Je te l’ai déjà dit mille fois ! »
    Dick rampa vers les pieds du vieil homme et
Wood tira encore une fois. Il brisa le barreau d’une chaise et la balle perça
un trou sombre dans le rebord d’une fenêtre. Le major Hite tapa du pied sur la
carpette et glapit de nouveau : « Wood, tu m’écoutes ? Assez ! »
    Wood considéra le canon de son revolver et fit
cliqueter le barillet.
    « De toute façon, c’était ma dernière
balle. » Il suspendit le pistolet par le pontet au perchoir d’une
mangeoire à oiseau. « Il y a quelque chose qui cloche avec la visée de ce
flingue. »
    George Hite Jr se tordit vers son père.
    « Tu constateras que je n’y suis pour
rien, papa. Je ne possède même pas d’arme. »

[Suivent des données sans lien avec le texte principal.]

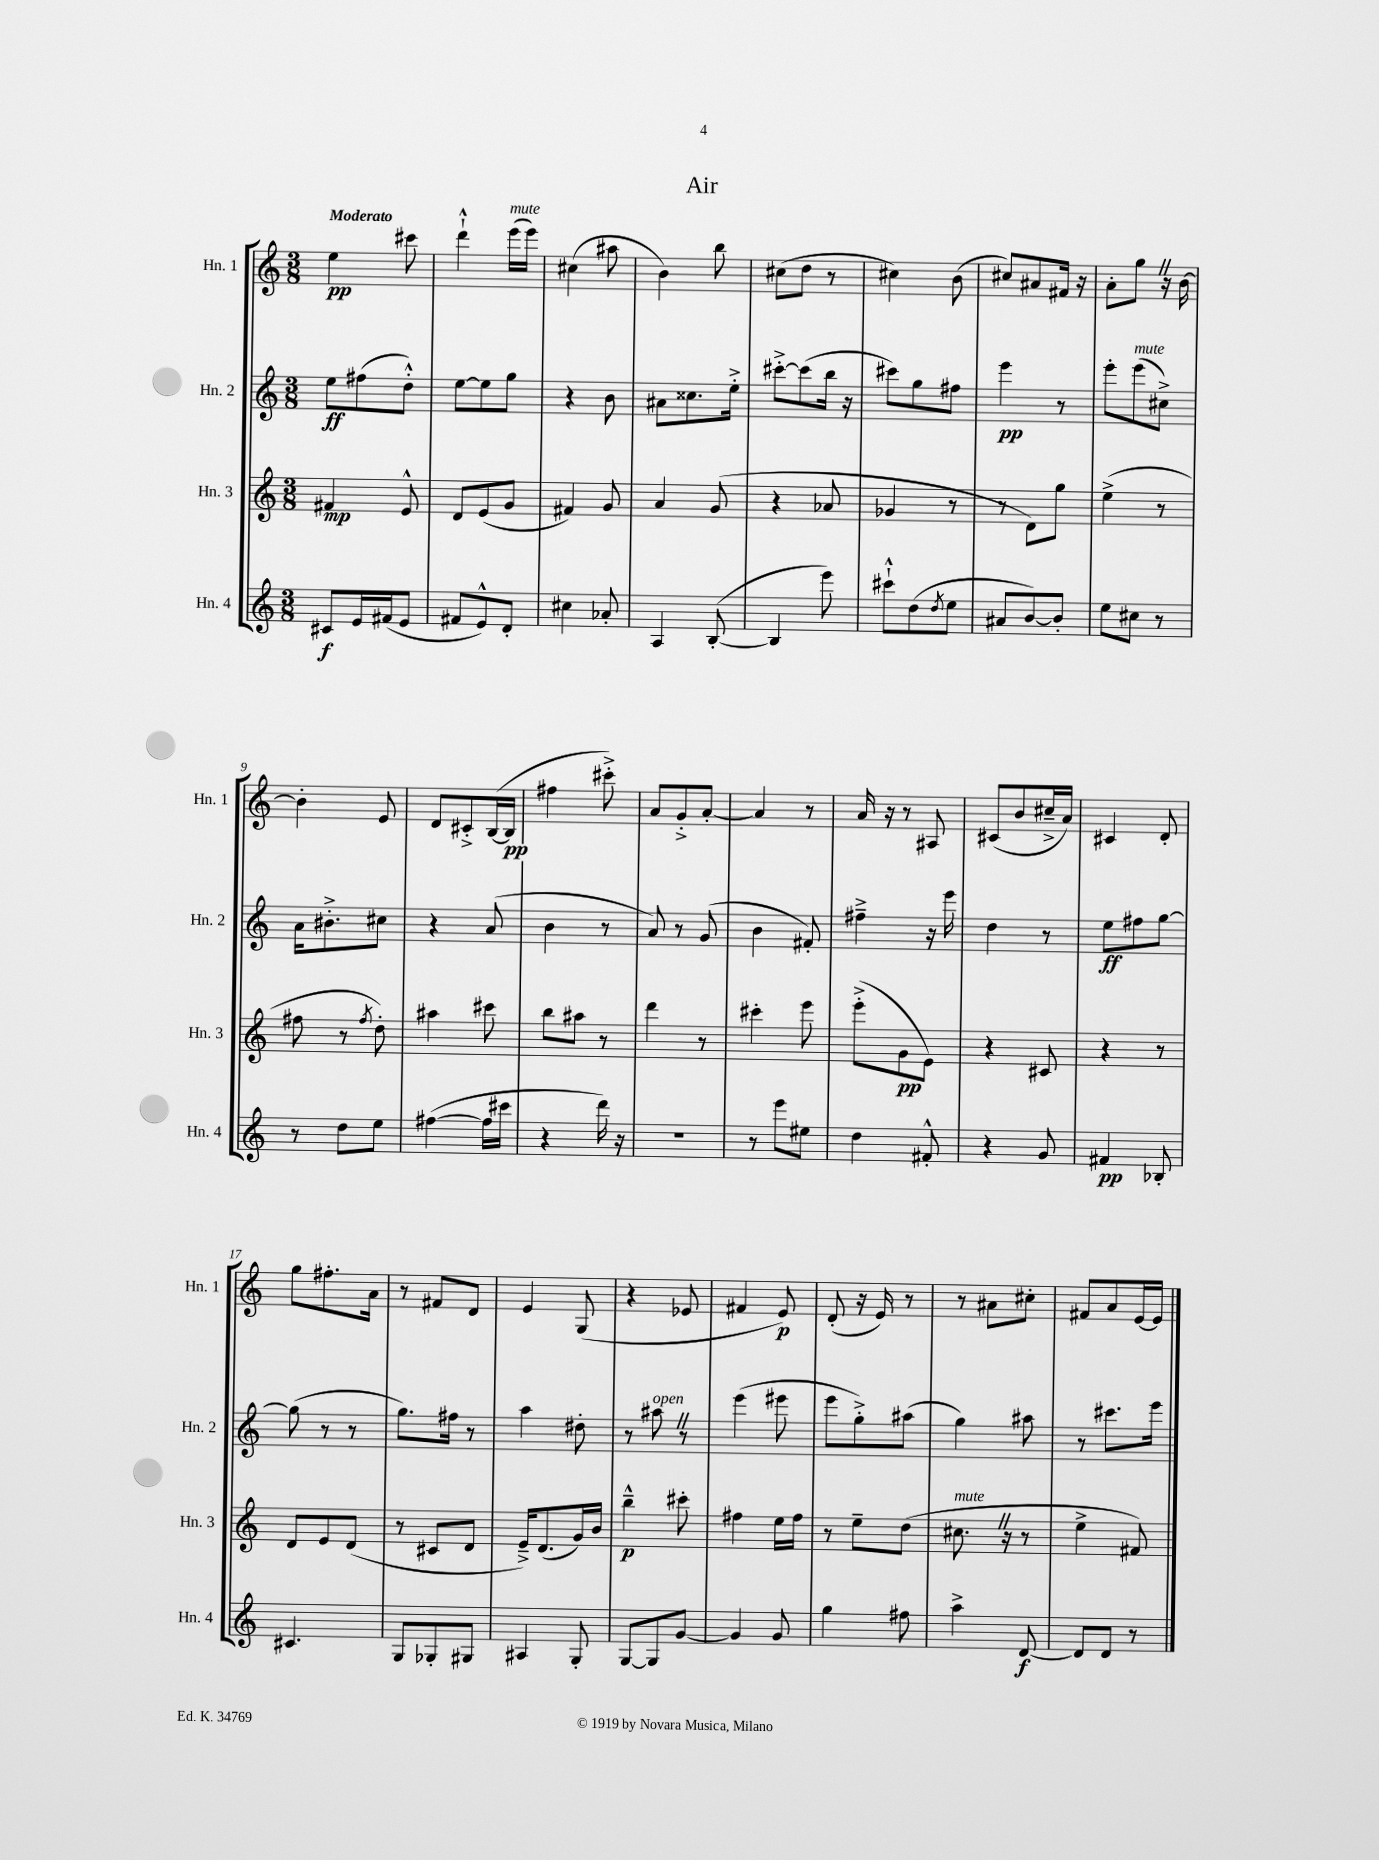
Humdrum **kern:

**kern	**kern	**kern	**kern
*staff4	*staff3	*staff2	*staff1
*clefG2	*clefG2	*clefG2	*clefG2
*k[]	*k[]	*k[]	*k[]
*M3/8	*M3/8	*M3/8	*M3/8
8c#	4f#	8ee	4ee
16e	.	(8ff#	.
(16f#	.	.	.
8e	8e^^	8dd'^^)	8ccc#
=	=	=	=
8f#	8d	[8ee	4ddd`^^
8e^^)	(8e	8ee]	.
8d'	8g	8gg	(16eee
.	.	.	16eee)
=	=	=	=
4cc#	4f#)	4r	(4cc#
8a-'	8g	8b	8aa#
=	=	=	=
4A	4a	8a#	4b)
.	.	8.cc##	.
([8B'	(8g	.	8bb
.	.	16ee'^	.
=	=	=	=
4B]	4r	[8ccc#'^	(8cc#
.	.	(8ccc#]	8dd
8eee)	8a-	16bb	8r
.	.	16r	.
=	=	=	=
8ccc#`^^	4g-	8ccc#)	4cc#)
(8dd	.	8gg	.
8qdd	.	.	.
8ee	8r	8ff#	(8b
=	=	=	=
8a#	8r	4eee	8cc#)
[8b)	8d)	.	8a#
8b']	8gg	8r	16f#
.	.	.	16r
=	=	=	=
8ee	(4ee^	8eee'	8a'
8cc#	.	(8eee	8gg
8r	8r	8cc#^)	16r
.	.	.	[16b
=	=	=	=
8r	8ff#	16a	4b']
.	.	8.b#'^	.
8dd	8r	.	.
.	8qff#	.	.
8ee	8dd')	8cc#	8e
=	=	=	=
([4ff#	4aa#	4r	8d
.	.	.	8c#'^
16ff#]	8ccc#	(8a	([16B
16ccc#	.	.	16B]
=	=	=	=
4r	8bb	4b	4ff#
.	8aa#	.	.
16ddd)	8r	8r	8ccc#'^)
16r	.	.	.
=	=	=	=
4.r	4ddd	8a)	8a
.	.	8r	8g'^
.	8r	(8g	[8a'
=	=	=	=
8r	4ccc#'	4b	4a]
8eee	.	.	.
8ee#	8eee	8f#')	8r
=	=	=	=
4dd	(8eee'^	4ff#~^	16a
.	.	.	16r
.	8g	.	8r
8f#'^^	8e)	16r	8A#
.	.	16eee	.
=	=	=	=
4r	4r	4dd	(8c#
.	.	.	8b
8g	8c#	8r	16cc#~^
.	.	.	16a)
=	=	=	=
4f#	4r	8ee	4c#
.	.	8ff#	.
8B-'	8r	[8gg	8d'
=	=	=	=
4.c#	8d	(8gg]	8gg
.	8e	8r	8.ff#'
.	(8d	8r	.
.	.	.	16a
=	=	=	=
8G	8r	8.gg)	8r
8G-'	8c#	.	8f#
.	.	16ff#	.
8G#	8d	8r	8d
=	=	=	=
4A#	16e~^)	4aa	4e
.	(8.d	.	.
8G'	16g)	8dd#'	(8G
.	16b	.	.
=	=	=	=
[8G	4bb~^^	8r	4r
8G]	.	8aa#	.
[8g	8ccc#'	8r	8e-
=	=	=	=
4g]	4ff#	(4eee	4f#
8g	16ee	8eee#	8e)
.	16ff#	.	.
=	=	=	=
4gg	8r	8eee	(8d'
.	8ee~	8gg'^)	16r
.	.	.	16e)
8ff#	(8dd	(8aa#	8r
=	=	=	=
4aa^	8.cc#	4gg)	8r
.	.	.	8a#
.	16r	.	.
[8d	8r	8aa#	8cc#'
=	=	=	=
8d]	4ee^	8r	8f#
8d	.	8.ccc#	8a
8r	8f#)	.	[16e
.	.	16eee	16e]
==	==	==	==
*-	*-	*-	*-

    Le major Hite avisa l’homme recroquevillé près
de ses mollets pâlichons.
    « Quelle est la raison de ce remue-ménage ?
Hein ? »
    Dick vit Sarah, chaussée de pantoufles roses
et drapée dans une couverture en patchwork, se blottir innocemment contre son
époux. Il se remit debout.
    « Moi et Wood, on s’est levés du mauvais
pied ce matin, c’est tout. »
    Le major Hite n’entendit manifestement rien
des paroles de Dick ; il se contenta d’attendre que la bouche de son
interlocuteur cessât de bouger, puis déclara : « Je vais vous dire, jeune
homme : l’hospitalité a ses limites et vous avez passé les bornes. »
    Dick partit sans
tarder pour Russellville, plus au nord, où il loua une chambre accessible par
un escalier dérobé, au-dessus de l’atelier d’un forgeron, travaillant par
intermittence pour dix cents de l’heure et chiquant du tabac sur un banc, devant
un magasin, en compagnie de vétérans de la guerre américano-mexicaine. L’après-midi,
il s’ébattait avec Mrs Sarah Hite, quand elle pouvait se rendre en ville, ou
bien qu’elle lui donnait rendez-vous dans des endroits étranges – pour le lever
du soleil au-dessus de Mud River, à minuit près du chapiteau d’un prédicateur
itinérant ou à midi sous un pont de chemin de fer, où ils maculèrent de vert le
drap qu’ils avaient étalé sur l’herbe.
    Mrs Hite organisait ces rencontres par l’entremise
de John Tabor, l’ancien esclave, qui se chargeait de patienter dans l’allée
pendant que le forgeron tapait au plafond avec une perche et que Dick
descendait au pas de course en chaussettes ; ou de jeter des brindilles
contre la fenêtre du galant, puis quand celle-ci s’ouvrait, d’indiquer une
heure et un lieu avant de disparaître dans l’obscurité.